[Start of SOURCE RECORDS]

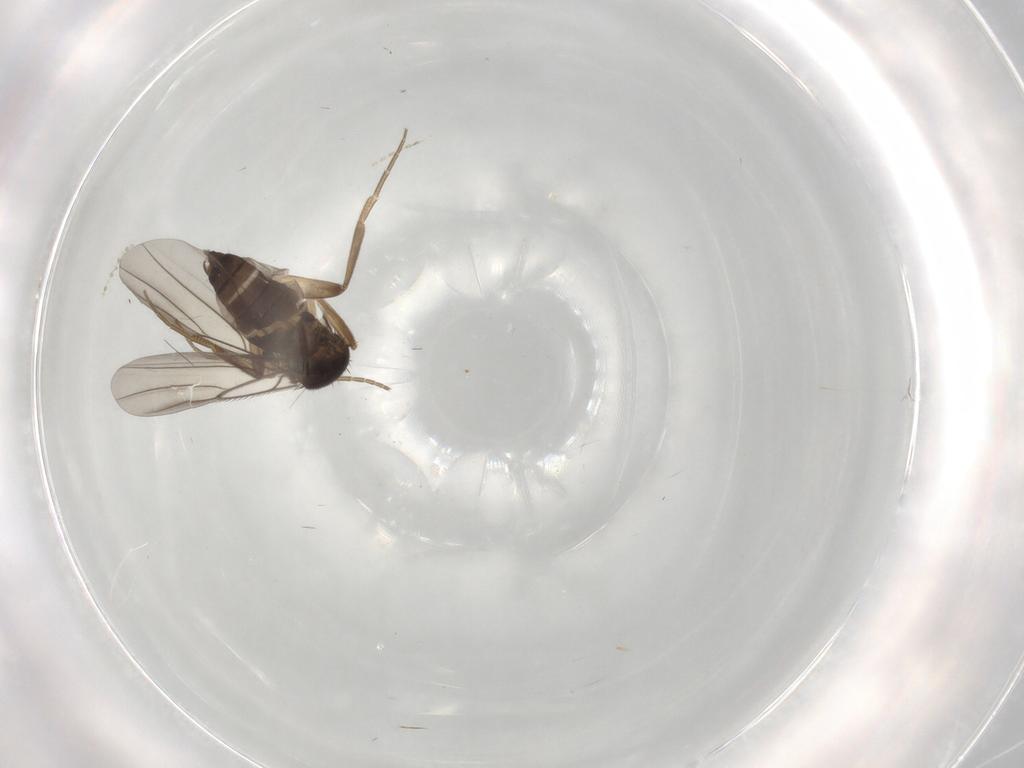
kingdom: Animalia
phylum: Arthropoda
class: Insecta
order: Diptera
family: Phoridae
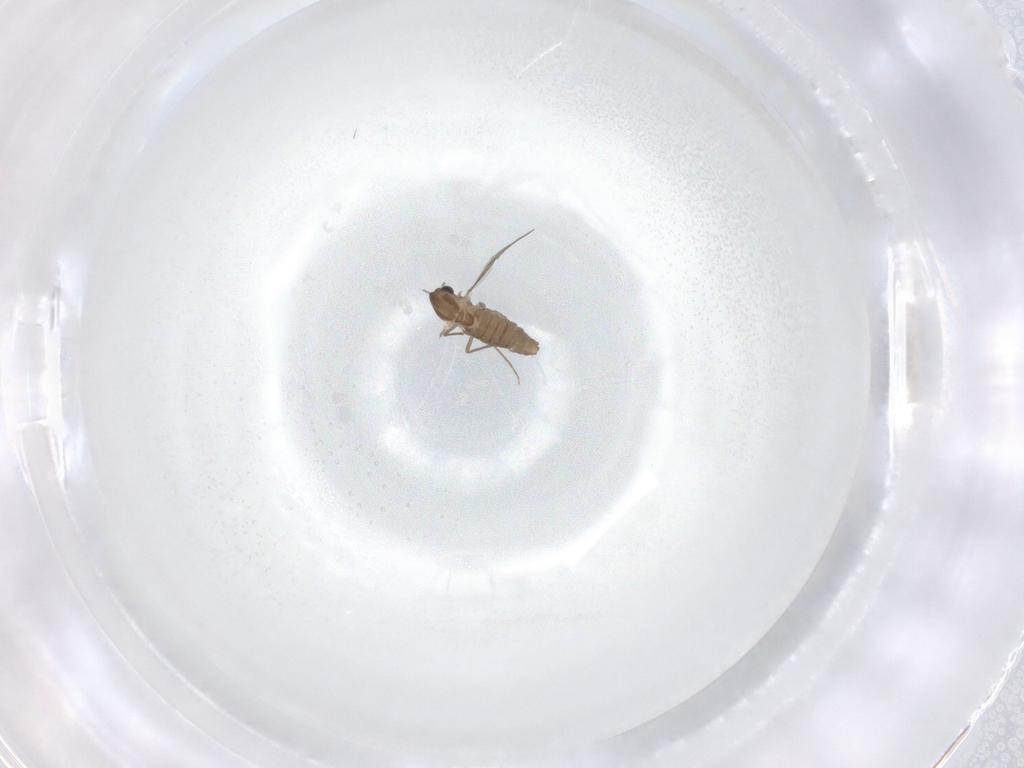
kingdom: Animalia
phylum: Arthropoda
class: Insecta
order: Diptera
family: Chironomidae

[End of SOURCE RECORDS]
[Start of SOURCE RECORDS]

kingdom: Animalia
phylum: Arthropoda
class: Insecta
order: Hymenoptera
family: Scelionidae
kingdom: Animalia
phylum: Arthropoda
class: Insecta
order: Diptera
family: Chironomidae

[End of SOURCE RECORDS]
[Start of SOURCE RECORDS]

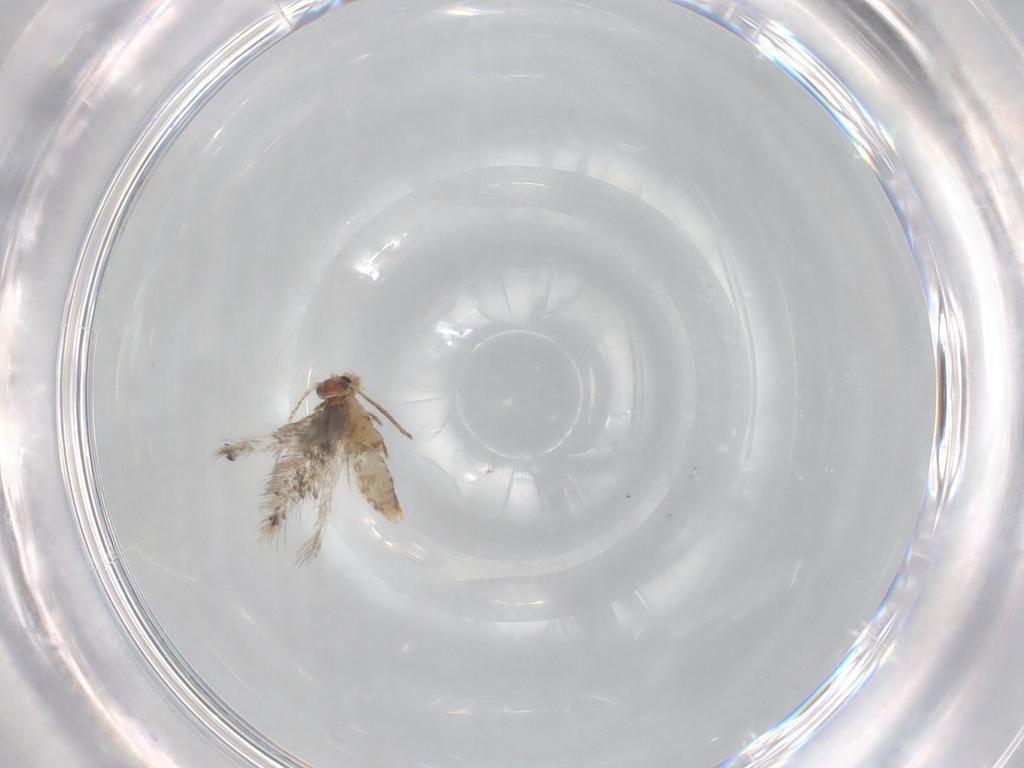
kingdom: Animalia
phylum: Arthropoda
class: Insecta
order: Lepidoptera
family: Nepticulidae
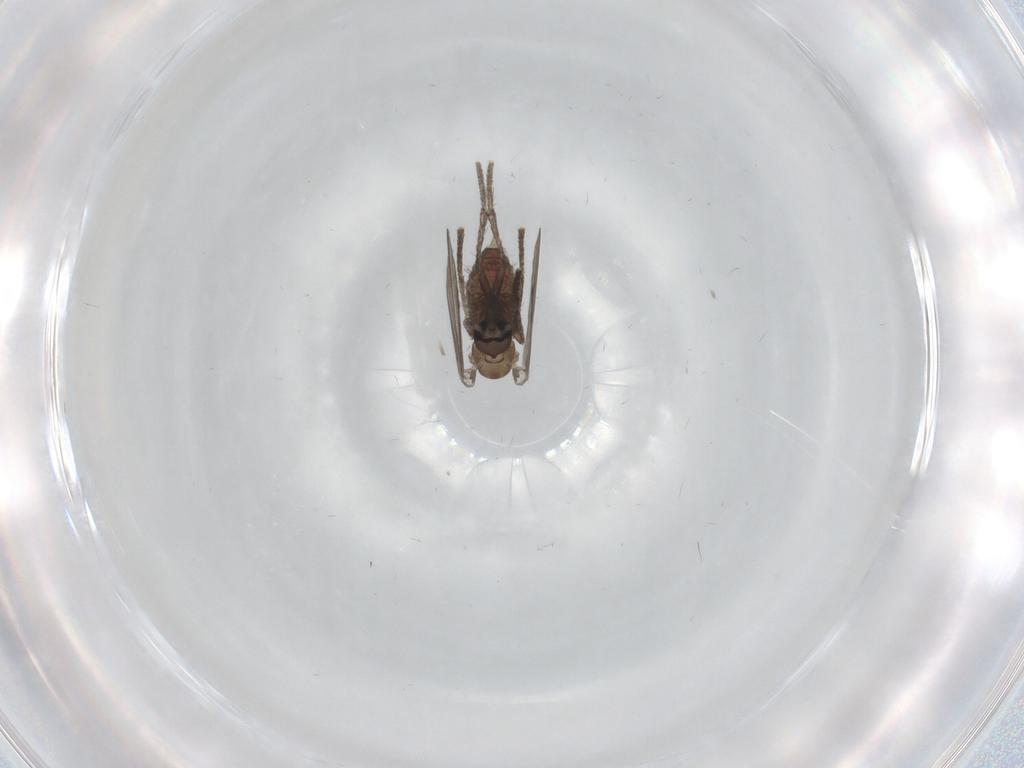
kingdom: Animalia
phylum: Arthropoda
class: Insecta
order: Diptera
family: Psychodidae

[End of SOURCE RECORDS]

SET EXERCISE
Copy the material from the line containing "order: Lepidoptera" up to and including the line containing "family: Psychodidae". Leave the pictures out of your answer.

THE ANSWER
order: Lepidoptera
family: Nepticulidae
kingdom: Animalia
phylum: Arthropoda
class: Insecta
order: Diptera
family: Psychodidae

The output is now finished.